Del. Kathy Szeliga, a Baltimore County Republican, said she voted for funding for the BSO in part because she hoped the organization would play more shows in Baltimore and Harford counties.
“Baltimore County has a lot of residents who enjoy the BSO,” she said. “I had no idea their fiscal problems were this serious. If they’re losing money every time they open the door, that’s a problem. We need to see the BSO propose some solutions for how they're going to fix this structural problem going forward.”
State Sen. Bill Ferguson, a Baltimore Democrat, said the announcement caught him “off guard.”
“I knew the institution was struggling. I did not understand the immediacy of the crisis,” Ferguson said. “It’s a worst-case scenario for an institution that symbolizes Baltimore’s great cultural heart.”
Ferguson said he hopes it’s a wake-up call for Baltimoreans and those in the surrounding suburbs to support cultural institutions in the city.
“The BSO is unfortunately a canary in the coal mine for other cultural institutions in the city that are struggling amid the tumult the city is facing,” Ferguson said.
He noted the good work the orchestra does in the community through its OrchKids program.
“The arts are often seen as a luxury good,” he said. “I’m concerned about the long-term impacts of whether the symphony can grown by shrinking.”
Before Thursday night’s concert, four protesters standing in front of the Meyerhoff Symphony Hall attracted the attention of the crowd. They carried signs reading “Keep the BSO world class” and “BSO Management Don’t Stop the Music.” Three of the four study music with BSO musicians.
Kara Poling, 17, of Baltimore said she was “devastated” by the cancellation of the summer season, especially since the BSO was poised to receive funding.
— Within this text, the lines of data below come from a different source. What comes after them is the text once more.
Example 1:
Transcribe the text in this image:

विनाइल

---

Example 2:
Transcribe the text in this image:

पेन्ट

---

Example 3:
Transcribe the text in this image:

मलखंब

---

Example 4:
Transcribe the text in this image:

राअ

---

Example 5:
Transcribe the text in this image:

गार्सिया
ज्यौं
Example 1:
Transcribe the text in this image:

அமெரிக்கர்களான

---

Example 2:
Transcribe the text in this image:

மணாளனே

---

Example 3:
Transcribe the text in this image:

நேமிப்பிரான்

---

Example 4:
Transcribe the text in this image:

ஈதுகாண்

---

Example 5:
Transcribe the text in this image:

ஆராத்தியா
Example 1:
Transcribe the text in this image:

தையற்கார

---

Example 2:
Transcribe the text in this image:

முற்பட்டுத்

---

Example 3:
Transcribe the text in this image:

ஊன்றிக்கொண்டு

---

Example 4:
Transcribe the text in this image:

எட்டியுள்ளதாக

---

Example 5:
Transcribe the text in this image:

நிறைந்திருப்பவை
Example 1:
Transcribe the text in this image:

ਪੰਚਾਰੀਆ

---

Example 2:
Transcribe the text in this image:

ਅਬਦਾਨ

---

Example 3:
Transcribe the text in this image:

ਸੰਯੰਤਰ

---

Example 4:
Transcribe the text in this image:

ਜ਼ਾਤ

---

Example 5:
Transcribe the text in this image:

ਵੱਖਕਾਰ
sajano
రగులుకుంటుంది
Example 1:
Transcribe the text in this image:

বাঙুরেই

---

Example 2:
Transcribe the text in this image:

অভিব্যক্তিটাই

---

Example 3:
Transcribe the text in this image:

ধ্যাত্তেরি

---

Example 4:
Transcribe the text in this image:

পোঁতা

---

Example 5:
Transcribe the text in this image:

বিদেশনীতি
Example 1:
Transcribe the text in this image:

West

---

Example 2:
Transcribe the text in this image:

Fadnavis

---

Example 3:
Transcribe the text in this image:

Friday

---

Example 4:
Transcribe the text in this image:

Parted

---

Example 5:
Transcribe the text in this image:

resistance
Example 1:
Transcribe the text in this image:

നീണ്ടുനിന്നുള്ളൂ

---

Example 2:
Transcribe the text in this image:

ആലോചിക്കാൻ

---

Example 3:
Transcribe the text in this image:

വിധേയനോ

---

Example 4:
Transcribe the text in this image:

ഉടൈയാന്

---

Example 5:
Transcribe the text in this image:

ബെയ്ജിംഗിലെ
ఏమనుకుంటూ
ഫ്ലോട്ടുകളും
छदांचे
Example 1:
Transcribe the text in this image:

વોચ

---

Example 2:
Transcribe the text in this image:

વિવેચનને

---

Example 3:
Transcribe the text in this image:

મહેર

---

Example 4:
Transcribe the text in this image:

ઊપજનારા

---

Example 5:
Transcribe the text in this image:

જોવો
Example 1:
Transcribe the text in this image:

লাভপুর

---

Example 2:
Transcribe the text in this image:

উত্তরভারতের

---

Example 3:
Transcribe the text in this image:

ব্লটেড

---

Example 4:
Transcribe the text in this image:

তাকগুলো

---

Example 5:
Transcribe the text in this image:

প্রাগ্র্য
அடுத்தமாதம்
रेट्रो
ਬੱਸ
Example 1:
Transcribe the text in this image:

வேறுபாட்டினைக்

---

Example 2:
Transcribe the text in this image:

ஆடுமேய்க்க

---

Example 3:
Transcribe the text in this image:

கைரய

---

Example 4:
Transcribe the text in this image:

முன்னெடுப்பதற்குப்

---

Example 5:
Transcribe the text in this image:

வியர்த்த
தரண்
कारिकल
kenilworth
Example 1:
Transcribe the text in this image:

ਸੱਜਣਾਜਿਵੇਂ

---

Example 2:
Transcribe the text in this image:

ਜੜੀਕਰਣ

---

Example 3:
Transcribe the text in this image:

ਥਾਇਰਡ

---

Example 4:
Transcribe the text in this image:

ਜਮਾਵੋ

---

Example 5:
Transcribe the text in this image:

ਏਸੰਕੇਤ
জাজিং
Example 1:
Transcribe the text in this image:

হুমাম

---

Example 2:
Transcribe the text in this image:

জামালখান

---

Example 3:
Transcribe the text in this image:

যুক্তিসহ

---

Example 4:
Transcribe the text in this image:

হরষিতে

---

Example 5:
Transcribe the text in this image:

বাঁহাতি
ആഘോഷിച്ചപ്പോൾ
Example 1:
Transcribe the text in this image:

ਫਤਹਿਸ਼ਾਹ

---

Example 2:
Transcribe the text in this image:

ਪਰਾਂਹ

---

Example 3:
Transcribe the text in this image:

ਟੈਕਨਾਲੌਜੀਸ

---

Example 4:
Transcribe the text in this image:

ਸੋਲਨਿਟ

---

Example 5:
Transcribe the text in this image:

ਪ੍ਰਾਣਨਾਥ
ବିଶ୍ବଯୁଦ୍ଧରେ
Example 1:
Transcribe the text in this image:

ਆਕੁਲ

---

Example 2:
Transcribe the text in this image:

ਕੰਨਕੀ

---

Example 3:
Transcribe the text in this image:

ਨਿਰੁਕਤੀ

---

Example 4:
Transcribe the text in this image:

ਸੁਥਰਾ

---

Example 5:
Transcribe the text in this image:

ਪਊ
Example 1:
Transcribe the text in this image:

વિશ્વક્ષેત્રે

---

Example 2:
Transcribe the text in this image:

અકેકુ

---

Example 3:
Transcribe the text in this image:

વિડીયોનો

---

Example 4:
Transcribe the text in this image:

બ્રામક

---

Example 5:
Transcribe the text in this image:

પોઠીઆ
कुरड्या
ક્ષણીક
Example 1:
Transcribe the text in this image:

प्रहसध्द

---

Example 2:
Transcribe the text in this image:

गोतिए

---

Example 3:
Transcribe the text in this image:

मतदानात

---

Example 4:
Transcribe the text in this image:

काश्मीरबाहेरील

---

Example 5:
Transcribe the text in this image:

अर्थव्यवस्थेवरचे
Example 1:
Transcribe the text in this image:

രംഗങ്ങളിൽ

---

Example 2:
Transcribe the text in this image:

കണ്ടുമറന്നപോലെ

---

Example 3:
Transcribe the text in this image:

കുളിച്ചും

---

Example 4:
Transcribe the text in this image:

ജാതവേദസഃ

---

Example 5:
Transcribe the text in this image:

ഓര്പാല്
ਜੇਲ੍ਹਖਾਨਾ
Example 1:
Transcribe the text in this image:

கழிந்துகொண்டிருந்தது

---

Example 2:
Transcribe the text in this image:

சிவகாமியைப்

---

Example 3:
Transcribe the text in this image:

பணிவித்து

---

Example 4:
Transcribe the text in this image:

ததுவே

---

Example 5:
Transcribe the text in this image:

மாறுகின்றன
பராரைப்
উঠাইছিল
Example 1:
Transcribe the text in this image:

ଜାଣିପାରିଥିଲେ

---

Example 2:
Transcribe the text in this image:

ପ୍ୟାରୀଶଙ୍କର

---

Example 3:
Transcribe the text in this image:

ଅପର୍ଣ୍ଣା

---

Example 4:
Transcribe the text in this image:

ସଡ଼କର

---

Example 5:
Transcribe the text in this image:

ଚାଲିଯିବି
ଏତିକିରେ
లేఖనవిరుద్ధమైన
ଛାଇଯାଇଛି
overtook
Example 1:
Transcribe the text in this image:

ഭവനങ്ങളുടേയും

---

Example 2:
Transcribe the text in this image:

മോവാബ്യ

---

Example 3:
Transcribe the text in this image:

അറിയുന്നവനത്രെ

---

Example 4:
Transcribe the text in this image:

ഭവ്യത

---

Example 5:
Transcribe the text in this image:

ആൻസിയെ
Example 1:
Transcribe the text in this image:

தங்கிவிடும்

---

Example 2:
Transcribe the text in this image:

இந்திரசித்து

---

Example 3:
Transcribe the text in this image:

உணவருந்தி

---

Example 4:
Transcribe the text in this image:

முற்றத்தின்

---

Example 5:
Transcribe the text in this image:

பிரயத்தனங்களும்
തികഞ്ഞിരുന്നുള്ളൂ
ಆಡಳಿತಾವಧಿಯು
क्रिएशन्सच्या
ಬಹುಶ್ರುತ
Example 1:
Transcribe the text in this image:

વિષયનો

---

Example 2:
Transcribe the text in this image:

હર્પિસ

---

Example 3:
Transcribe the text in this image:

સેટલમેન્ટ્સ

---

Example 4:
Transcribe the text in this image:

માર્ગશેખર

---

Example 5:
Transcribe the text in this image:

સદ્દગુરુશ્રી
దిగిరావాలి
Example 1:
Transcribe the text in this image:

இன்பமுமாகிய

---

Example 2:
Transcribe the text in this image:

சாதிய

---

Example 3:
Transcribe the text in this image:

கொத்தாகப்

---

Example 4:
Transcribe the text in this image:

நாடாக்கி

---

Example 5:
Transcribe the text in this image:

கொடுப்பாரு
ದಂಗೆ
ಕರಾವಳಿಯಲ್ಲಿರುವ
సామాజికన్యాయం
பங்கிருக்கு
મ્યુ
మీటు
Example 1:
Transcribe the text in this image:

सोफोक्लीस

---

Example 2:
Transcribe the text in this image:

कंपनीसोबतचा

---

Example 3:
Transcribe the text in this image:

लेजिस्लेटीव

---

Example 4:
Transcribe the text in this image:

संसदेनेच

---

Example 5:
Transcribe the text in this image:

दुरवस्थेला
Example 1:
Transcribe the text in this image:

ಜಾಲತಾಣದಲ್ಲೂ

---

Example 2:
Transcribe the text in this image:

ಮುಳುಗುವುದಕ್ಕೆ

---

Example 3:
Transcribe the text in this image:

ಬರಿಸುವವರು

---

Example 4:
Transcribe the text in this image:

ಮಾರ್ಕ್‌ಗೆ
John Jay Bonstingl, 73, of Columbia was not among the protesters. He has been a subscriber for more than 35 years but said he would consider not renewing his subscription in light of the cuts.
“I’m just so absolutely, utterly disgusted,” he said. “This is a slap in the face to the subscribers, to the musicians and to the whole state of Maryland.”
The symphony will perform the remainder of its subscription season, which includes:
- Beethoven “Emperor” Concerto — Thursday through Sunday.
- Mahler Symphony No. 9 — June 7-9.
- Movie with Orchestra: “West Side Story” — June 13-16.
The BSO said the following summer concerts will be canceled:
- New Music Festival — June 20-22.
- Oregon Ridge Star-Spangled Spectacular — July 3.
- Leslie Odom Jr. — July 5.
- “Harry Potter” film with orchestra — July 11-13.
- BSO performance at Artscape — July 19.
- Cirque Dances — July 26-27.
The BSO’s ticket office will contact patrons with tickets to any of the summer concerts listed above within three weeks to process refunds or exchanges.
The BSO said it will resume concerts in September.